February 2, 2007 - how did that happen? How is it that time flies by so fast? Each year goes swirling by like a whirlwind. Of course at the library we are always checking out books and saying that will be due on February 22nd and so forth, wow, living in the future - always thinking ahead. I need to do more with my here and now. I have plans to make better use of the time I'm given each day. You kids have been an inspiration to me with all your blogs, journals, pictures, videos and others paraphenalia for documenting your lives. What I would give to be able to go back and relive my days as a young mom. The closest thing I have are some cassette tapes with your little voices singing and talking and myself as narrator. They are sparse however. I guess there's also those family videos dad is supposed to put on a DVD and then give back to me. Oh well maybe at least we have those and lots and lots of pictures. Those are my diarys and journals of the best years of my life. Those moments I spent with my five precious ones. Well I plan to put the photos of the last four years in albums, write in a little journal more and sew curtains and blankies and teach Heather to sew and send fun packages to my precious family near and far and live each moment to the fullest. I'm also learning to knit and I need to find my embroidery bag that's been lost since I moved. I want to quit wasting my time in front of HGTV and live. Some of you missed the homemade Mac and Cheese and Apple Pie and then Apple Crisp, I wish you all could have had some. It was fun to make and Dad, Heather and Joey at least got to partake.
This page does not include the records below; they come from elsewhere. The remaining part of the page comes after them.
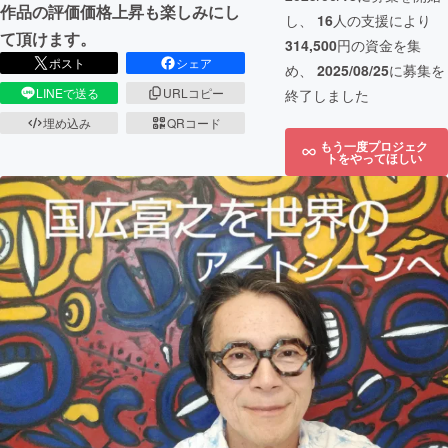
作品の評価価格上昇も楽しみにし
し、
16
人の支援により
て頂けます。
314,500
円の資金を集
ポスト
シェア
め、
2025/08/25
に募集を
LINEで送る
URLコピー
終了しました
埋め込み
QRコード
もう一度プロジェク
トをやってほしい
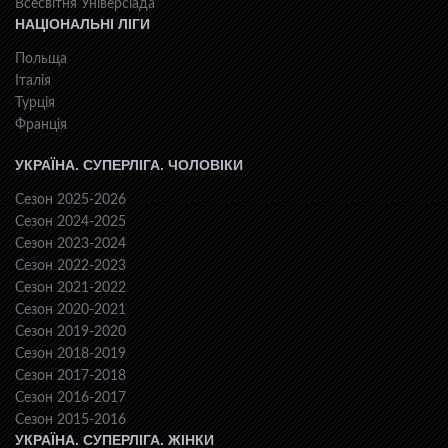
Всесвiтня Унiверсiaда
НАЦІОНАЛЬНІ ЛІГИ
Польща
Італія
Турція
Франція
УКРАЇНА. СУПЕРЛІГА. ЧОЛОВІКИ
Сезон 2025-2026
Сезон 2024-2025
Сезон 2023-2024
Сезон 2022-2023
Сезон 2021-2022
Сезон 2020-2021
Сезон 2019-2020
Сезон 2018-2019
Сезон 2017-2018
Сезон 2016-2017
Сезон 2015-2016
УКРАЇНА. СУПЕРЛІГА. ЖІНКИ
I love you all and hope I can catch up to the 21st Century with blogging skills, digital camera skills, cell phone ability, getting a decent scanner and printer etc. This is the new way for me to communicate and share with you all. Thank you Mikie for the idea and Matt for helping me set up my blog. Love to all, Mom

4 comments:

mattbeatty said...

Time does go by quickly it seems--but it is what it is--and I wouldn't want it any other way, really. We just have to learn, like you said, to make a lot of our time, do what we want and need to do.

I must get my sense of nostalgia (one of my strongest emotions) from you. Thanks for the blog Mom, I really liked it. This is so fun, to do this, to write back and forth. Plus, it's documented/archived. Anyway, glad you got it all figured out--you hardly even need any help. Now let's just see if Dad can get it.

I want to learn how to knit and sew too. I have some jeans I need to patch the knees on. (Though Amy wants to fix em; but I want to learn too, be self-sufficient.)

It was good to talk to you last night. Love you.

moonshinejunkyard said...

matt the scary thing is, i think we get our INTENSE nostalgia from BOTH parents...we are doomed to wander tearfully through the backroads of our minds sifting through every pivotal detail!

mattbeatty said...

Great. Scary. But kinda nice too. I would never trade it; I love reminiscing. It's so powerful. For some reason smells really do that to me. Oh yeah, and music, more especially than anything.

Mikie Beatty said...

mama! You say you live in the future - and then proceed to sadly reminisce about the past. BUT! The past is NOW, the best years of your life have never changed from exactly what they are in this very moment, this existing second. Whether we're babies or adults, whether it's summer or winter, whether we're running around or snuggled up in our beds, rich or poor,WHATEVER transitions occur and changes infiltrate our lives - it's still exactly the same wonderful fixed moment that we're living. My best solution for never missing the past is by making our present something even MORE desirable! Those days 'passed' are actually still here. Don't fabricate your own morbidity - life is too awesome and powerful to miss it while lost away in your brain.